Secara khusus saya mau mengarahkan perhatian pada narasi-narasi agama. Menurut hemat saya, narasi agama itu dikembangkan oleh manusia karena ia mencoba memahami misteri kelam yang meliputi dan mengitari hidup manusia, misteri yang membuat manusia itu seperti termangu, melongok dan bingung juga.

Yang saya maksudkan di sini ialah misteri masa silam (terkait dengan pertanyaan pokok dan eksistensial manusia, dari mana kita berasal) dan misteri masa depan (terkait dengan pertanyaan pokok dan eksistensial manusia, ke mana kita akan pergi sesudah berada di sini). Dengan kata lain, pertanyaan eksistensial terkait dengan protologi dan eskatologi. John Lennon itu masih kurang radikal sebenarnya. Seharusnya ia juga bertanya dan mempertanyakan misteri yang kelam itu: Imagine, if there is no mystery, a mystery of beginning and the mystery of the ending of human worldly existence.

Dan justru karena adanya misteri kelam itu, maka ada kebingungan, ada kegamangan, ada juga kesepian (loneliness). Menurut saya, justru karena ada misteri kelam itu, maka muncullah banyak narasi-narasi tadi. Narasi-narasi tadi itu dimaksudkan untuk sedikit banyak menyingkap barang sedikit kekelaman kabut misteri itu dan dengan cara itu, budi dan hati manusia seperti sudah terbuka dan tercerahkan dan tidak lagi serba-terimpit dalam kesempitan sebuah tempurung yang tertutup dan serba-membatasi cakrawala pandangan manusia.

Sekadar Catatan Penutup 

Rasanya sih, Lennon mungkin sadar akan hal itu, tetapi juga tidak punya cukup keberanian untuk juga menggugat hal yang mendasar dan eksistensial itu. Sebab jika ia melakukan gugatan itu, maka sebenarnya ia sedang menggugat seluruh hidup dan dasar keberadaannya sendiri juga. Dan itu hampir tidak mungkin dilakukan juga oleh seorang filsuf eksistensialis sekalipun.

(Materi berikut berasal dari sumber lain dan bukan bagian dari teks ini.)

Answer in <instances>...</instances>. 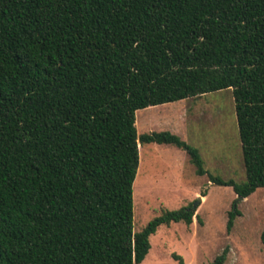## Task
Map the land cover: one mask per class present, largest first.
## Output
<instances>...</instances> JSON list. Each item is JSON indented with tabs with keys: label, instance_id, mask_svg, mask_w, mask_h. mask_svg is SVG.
Returning <instances> with one entry per match:
<instances>
[{
	"label": "trees",
	"instance_id": "obj_1",
	"mask_svg": "<svg viewBox=\"0 0 264 264\" xmlns=\"http://www.w3.org/2000/svg\"><path fill=\"white\" fill-rule=\"evenodd\" d=\"M226 89L244 183L137 135L136 111ZM139 144L238 197L264 189V0H0V264H140L160 226H190L192 204L133 232Z\"/></svg>",
	"mask_w": 264,
	"mask_h": 264
},
{
	"label": "rangeland",
	"instance_id": "obj_2",
	"mask_svg": "<svg viewBox=\"0 0 264 264\" xmlns=\"http://www.w3.org/2000/svg\"><path fill=\"white\" fill-rule=\"evenodd\" d=\"M135 122L138 136L170 132L198 150L209 174L245 182L230 89L138 110ZM138 152L139 168L132 187L134 233L164 210L191 204L196 208L190 226L182 222L160 226L150 236V249L140 264H177L173 255L180 256L183 264H209L226 247L225 264H264L260 239L264 189L239 201L232 188L196 175L187 154L174 146L139 144ZM234 210L239 215L227 232L228 214Z\"/></svg>",
	"mask_w": 264,
	"mask_h": 264
},
{
	"label": "water",
	"instance_id": "obj_3",
	"mask_svg": "<svg viewBox=\"0 0 264 264\" xmlns=\"http://www.w3.org/2000/svg\"><path fill=\"white\" fill-rule=\"evenodd\" d=\"M238 200H239V201H242V200H244V198L239 197ZM199 202H200V200L198 201V203H199ZM235 206H236V205H234V207H235Z\"/></svg>",
	"mask_w": 264,
	"mask_h": 264
}]
</instances>
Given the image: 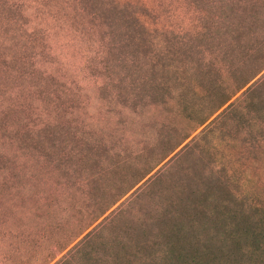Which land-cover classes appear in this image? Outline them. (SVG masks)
<instances>
[{
	"label": "rangeland",
	"instance_id": "rangeland-1",
	"mask_svg": "<svg viewBox=\"0 0 264 264\" xmlns=\"http://www.w3.org/2000/svg\"><path fill=\"white\" fill-rule=\"evenodd\" d=\"M0 264H264V0H0Z\"/></svg>",
	"mask_w": 264,
	"mask_h": 264
}]
</instances>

Oleh karena itu, bagi saya sendiri, kritik-kritik dan gugatan yang dilontarkan akhirnya hanya menyangkut hal-hal yang ada di permukaan saja. Jika dilihat dengan cara seperti itu, maka kritik dan gugatan itu akhirnya tidak sangat mendasar juga. Hanya sebatas tampil ekstentrik dalam sebuah untaian syair lagu yang indah saja. Tidak lebih dari itu.

Tetapi hal itu sudah cukup membuat orang terpukau, termangu, kagum, terbius oleh lantunan nada-nada puitik Lennonisme itu. Ya, memang Lennon sudah memiliki penggemar tersendiri, dan saya pun termasuk di dalamnya, walaupun tidak secara filosofis dan teologis. Cukup secara melodis dan lirikal saja. Interaksi kita cukup pada level itu saja. Dan itu sudah lebih dari cukup.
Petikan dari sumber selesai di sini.